EXERCISE:
From the entries below, return exactly the lines beginning at the one that contains "13米平板车的标准尺寸和载重参" and ending at the one that contains "过，微众银行和网商银行同业负债占全部负债比重相对较", both of them included, and only those lines.

DATA EXCERPTS:
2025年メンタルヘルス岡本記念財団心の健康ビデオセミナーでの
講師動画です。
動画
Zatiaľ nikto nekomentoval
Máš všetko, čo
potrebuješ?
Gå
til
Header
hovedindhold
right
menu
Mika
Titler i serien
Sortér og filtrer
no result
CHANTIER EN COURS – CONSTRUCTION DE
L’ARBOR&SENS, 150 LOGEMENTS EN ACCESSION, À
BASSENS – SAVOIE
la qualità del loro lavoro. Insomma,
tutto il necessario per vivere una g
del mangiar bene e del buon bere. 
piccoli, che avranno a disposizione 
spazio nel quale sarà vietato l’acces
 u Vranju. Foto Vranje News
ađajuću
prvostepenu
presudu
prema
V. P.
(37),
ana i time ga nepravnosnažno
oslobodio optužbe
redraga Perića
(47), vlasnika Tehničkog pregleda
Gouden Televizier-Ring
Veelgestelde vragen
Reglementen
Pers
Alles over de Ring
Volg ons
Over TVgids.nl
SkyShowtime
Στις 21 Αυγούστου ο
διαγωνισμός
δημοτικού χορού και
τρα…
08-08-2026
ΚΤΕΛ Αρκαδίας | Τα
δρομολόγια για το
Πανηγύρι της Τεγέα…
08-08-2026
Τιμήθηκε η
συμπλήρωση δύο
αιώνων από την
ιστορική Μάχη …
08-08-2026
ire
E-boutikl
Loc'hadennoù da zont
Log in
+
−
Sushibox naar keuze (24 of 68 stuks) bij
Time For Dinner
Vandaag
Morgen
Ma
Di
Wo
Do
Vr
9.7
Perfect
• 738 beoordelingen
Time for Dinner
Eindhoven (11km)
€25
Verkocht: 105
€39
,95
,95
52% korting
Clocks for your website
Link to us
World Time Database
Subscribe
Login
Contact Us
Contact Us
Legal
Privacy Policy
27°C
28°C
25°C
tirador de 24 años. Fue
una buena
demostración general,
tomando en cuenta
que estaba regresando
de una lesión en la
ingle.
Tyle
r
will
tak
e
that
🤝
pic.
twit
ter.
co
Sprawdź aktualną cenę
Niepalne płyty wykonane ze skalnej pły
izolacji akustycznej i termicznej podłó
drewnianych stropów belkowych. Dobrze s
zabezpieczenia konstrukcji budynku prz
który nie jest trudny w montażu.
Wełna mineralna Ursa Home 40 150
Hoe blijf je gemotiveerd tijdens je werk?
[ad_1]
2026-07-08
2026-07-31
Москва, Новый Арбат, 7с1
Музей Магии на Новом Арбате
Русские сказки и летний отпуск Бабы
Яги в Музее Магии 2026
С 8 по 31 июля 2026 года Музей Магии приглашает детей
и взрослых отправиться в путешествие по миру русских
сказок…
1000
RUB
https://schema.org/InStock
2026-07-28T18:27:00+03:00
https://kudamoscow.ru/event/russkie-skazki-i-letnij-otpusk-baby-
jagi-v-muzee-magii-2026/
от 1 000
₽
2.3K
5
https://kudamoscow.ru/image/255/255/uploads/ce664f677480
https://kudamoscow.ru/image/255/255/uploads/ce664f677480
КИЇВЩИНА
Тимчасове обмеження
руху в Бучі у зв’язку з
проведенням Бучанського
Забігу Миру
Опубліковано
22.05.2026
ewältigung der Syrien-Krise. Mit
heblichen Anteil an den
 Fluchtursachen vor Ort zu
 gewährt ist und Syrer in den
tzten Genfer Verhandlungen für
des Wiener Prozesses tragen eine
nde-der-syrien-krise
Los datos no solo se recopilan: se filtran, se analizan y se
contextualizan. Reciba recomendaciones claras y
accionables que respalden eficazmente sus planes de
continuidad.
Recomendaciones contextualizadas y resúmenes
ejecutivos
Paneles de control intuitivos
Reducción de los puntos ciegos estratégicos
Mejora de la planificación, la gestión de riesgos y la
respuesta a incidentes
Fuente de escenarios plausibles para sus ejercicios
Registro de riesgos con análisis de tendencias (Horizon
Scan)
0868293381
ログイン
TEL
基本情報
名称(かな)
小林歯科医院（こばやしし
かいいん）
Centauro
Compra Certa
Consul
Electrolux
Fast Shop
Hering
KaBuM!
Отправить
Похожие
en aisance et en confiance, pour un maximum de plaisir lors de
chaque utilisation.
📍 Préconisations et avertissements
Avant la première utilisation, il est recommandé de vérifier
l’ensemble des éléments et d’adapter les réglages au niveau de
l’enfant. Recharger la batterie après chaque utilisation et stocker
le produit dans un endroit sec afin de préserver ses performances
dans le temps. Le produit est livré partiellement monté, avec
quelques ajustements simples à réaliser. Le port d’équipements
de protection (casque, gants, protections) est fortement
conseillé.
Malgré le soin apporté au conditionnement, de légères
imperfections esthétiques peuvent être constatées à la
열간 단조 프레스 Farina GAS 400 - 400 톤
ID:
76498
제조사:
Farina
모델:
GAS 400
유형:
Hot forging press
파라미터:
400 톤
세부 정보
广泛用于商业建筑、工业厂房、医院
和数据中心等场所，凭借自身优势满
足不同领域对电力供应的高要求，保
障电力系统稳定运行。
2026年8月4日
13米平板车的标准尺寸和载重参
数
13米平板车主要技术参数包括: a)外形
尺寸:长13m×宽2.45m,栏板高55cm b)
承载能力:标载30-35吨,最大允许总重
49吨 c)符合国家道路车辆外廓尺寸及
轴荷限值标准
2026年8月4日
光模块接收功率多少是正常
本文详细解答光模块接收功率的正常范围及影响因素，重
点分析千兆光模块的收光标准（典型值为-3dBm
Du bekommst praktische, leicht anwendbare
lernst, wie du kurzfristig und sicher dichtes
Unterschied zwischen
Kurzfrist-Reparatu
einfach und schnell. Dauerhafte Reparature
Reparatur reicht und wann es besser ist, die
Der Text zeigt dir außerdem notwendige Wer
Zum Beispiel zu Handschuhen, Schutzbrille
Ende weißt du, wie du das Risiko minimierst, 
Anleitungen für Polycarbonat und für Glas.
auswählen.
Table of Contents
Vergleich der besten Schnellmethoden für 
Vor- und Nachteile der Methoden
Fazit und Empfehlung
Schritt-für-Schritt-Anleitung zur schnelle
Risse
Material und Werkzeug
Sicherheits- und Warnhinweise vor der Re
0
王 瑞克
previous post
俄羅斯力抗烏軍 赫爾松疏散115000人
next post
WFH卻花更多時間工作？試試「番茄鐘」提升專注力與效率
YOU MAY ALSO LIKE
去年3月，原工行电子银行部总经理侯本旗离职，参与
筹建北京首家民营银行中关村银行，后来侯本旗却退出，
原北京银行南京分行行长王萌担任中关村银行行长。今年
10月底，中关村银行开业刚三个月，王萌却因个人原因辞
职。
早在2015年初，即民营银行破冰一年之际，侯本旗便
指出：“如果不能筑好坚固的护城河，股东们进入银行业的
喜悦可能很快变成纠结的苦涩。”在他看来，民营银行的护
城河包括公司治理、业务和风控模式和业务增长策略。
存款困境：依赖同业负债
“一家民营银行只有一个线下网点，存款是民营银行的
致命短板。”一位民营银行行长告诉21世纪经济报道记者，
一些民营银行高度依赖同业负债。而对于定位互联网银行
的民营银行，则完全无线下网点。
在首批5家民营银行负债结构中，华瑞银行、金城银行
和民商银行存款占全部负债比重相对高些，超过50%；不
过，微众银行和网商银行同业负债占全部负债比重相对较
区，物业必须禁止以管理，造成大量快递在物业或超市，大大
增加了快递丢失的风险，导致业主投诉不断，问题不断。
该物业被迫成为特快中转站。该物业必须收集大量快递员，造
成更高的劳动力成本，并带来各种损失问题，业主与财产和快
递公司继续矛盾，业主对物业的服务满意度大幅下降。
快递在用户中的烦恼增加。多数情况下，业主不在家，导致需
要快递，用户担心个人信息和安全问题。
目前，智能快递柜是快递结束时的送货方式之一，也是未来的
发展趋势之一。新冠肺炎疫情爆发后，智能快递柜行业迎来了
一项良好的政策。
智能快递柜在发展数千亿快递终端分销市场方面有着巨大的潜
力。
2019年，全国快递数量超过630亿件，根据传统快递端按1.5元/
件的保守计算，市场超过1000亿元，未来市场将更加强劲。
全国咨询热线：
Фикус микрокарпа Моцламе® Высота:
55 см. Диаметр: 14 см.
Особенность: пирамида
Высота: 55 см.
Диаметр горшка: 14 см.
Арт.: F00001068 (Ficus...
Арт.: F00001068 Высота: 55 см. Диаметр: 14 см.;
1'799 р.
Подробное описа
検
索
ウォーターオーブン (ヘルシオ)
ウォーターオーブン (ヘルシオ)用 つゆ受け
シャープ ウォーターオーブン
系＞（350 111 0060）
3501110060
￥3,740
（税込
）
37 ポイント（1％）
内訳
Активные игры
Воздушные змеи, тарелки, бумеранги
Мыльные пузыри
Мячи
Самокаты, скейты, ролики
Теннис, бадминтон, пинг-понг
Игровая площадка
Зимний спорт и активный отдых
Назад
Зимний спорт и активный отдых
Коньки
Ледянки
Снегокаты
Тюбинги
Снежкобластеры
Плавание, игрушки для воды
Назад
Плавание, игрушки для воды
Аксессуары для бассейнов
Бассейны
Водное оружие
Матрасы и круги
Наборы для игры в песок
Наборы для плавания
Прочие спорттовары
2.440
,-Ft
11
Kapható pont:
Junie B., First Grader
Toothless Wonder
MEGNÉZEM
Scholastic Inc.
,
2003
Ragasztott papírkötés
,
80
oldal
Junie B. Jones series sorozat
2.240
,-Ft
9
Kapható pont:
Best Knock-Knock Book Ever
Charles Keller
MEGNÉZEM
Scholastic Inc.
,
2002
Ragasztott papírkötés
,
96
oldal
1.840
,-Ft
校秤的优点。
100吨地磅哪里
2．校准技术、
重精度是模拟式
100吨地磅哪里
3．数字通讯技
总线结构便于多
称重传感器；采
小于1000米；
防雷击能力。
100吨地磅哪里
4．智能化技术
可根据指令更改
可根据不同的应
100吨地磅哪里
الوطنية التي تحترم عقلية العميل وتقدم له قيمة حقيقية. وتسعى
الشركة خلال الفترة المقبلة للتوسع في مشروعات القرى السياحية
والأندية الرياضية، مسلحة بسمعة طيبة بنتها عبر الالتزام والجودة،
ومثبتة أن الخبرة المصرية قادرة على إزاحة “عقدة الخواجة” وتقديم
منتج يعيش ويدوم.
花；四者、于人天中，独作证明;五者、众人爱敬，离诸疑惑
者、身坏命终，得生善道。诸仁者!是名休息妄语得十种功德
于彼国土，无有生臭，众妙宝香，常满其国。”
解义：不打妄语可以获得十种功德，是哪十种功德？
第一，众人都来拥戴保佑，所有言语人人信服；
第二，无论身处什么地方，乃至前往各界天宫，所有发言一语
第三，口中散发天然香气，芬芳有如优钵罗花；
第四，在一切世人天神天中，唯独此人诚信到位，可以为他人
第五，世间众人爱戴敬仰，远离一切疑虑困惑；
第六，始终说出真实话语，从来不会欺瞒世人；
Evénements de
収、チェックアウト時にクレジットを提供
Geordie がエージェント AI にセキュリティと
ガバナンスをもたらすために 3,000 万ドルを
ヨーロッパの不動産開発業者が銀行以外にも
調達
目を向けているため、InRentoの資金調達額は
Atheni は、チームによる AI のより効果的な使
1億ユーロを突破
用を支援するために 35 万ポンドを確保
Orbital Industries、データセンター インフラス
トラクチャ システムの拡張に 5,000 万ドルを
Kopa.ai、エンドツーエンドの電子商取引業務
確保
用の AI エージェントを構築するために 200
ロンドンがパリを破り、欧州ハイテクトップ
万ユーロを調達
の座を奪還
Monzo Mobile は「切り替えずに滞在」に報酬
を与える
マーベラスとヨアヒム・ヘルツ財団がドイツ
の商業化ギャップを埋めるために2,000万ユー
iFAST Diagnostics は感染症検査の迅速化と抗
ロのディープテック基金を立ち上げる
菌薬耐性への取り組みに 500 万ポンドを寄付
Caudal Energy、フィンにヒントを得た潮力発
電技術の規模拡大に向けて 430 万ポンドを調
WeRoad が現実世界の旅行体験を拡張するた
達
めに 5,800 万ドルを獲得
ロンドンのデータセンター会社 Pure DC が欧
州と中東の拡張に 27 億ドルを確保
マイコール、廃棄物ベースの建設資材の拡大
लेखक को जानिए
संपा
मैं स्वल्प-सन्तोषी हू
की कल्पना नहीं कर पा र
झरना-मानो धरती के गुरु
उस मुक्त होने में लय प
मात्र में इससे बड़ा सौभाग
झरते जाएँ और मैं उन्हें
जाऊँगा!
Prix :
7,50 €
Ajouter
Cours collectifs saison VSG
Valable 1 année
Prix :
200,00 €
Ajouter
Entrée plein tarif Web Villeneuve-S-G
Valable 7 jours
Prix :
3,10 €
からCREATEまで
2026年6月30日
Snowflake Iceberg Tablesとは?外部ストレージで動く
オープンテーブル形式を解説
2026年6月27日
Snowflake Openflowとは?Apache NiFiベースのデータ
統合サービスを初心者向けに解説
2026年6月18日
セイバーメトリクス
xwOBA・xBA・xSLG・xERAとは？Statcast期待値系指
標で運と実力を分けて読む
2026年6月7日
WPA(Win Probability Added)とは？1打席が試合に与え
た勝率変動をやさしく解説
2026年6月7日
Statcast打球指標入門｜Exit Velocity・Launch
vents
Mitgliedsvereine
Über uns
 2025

SOLUTION FOR THIS TASK:
13米平板车的标准尺寸和载重参
数
13米平板车主要技术参数包括: a)外形
尺寸:长13m×宽2.45m,栏板高55cm b)
承载能力:标载30-35吨,最大允许总重
49吨 c)符合国家道路车辆外廓尺寸及
轴荷限值标准
2026年8月4日
光模块接收功率多少是正常
本文详细解答光模块接收功率的正常范围及影响因素，重
点分析千兆光模块的收光标准（典型值为-3dBm
Du bekommst praktische, leicht anwendbare
lernst, wie du kurzfristig und sicher dichtes
Unterschied zwischen
Kurzfrist-Reparatu
einfach und schnell. Dauerhafte Reparature
Reparatur reicht und wann es besser ist, die
Der Text zeigt dir außerdem notwendige Wer
Zum Beispiel zu Handschuhen, Schutzbrille
Ende weißt du, wie du das Risiko minimierst, 
Anleitungen für Polycarbonat und für Glas.
auswählen.
Table of Contents
Vergleich der besten Schnellmethoden für 
Vor- und Nachteile der Methoden
Fazit und Empfehlung
Schritt-für-Schritt-Anleitung zur schnelle
Risse
Material und Werkzeug
Sicherheits- und Warnhinweise vor der Re
0
王 瑞克
previous post
俄羅斯力抗烏軍 赫爾松疏散115000人
next post
WFH卻花更多時間工作？試試「番茄鐘」提升專注力與效率
YOU MAY ALSO LIKE
去年3月，原工行电子银行部总经理侯本旗离职，参与
筹建北京首家民营银行中关村银行，后来侯本旗却退出，
原北京银行南京分行行长王萌担任中关村银行行长。今年
10月底，中关村银行开业刚三个月，王萌却因个人原因辞
职。
早在2015年初，即民营银行破冰一年之际，侯本旗便
指出：“如果不能筑好坚固的护城河，股东们进入银行业的
喜悦可能很快变成纠结的苦涩。”在他看来，民营银行的护
城河包括公司治理、业务和风控模式和业务增长策略。
存款困境：依赖同业负债
“一家民营银行只有一个线下网点，存款是民营银行的
致命短板。”一位民营银行行长告诉21世纪经济报道记者，
一些民营银行高度依赖同业负债。而对于定位互联网银行
的民营银行，则完全无线下网点。
在首批5家民营银行负债结构中，华瑞银行、金城银行
和民商银行存款占全部负债比重相对高些，超过50%；不
过，微众银行和网商银行同业负债占全部负债比重相对较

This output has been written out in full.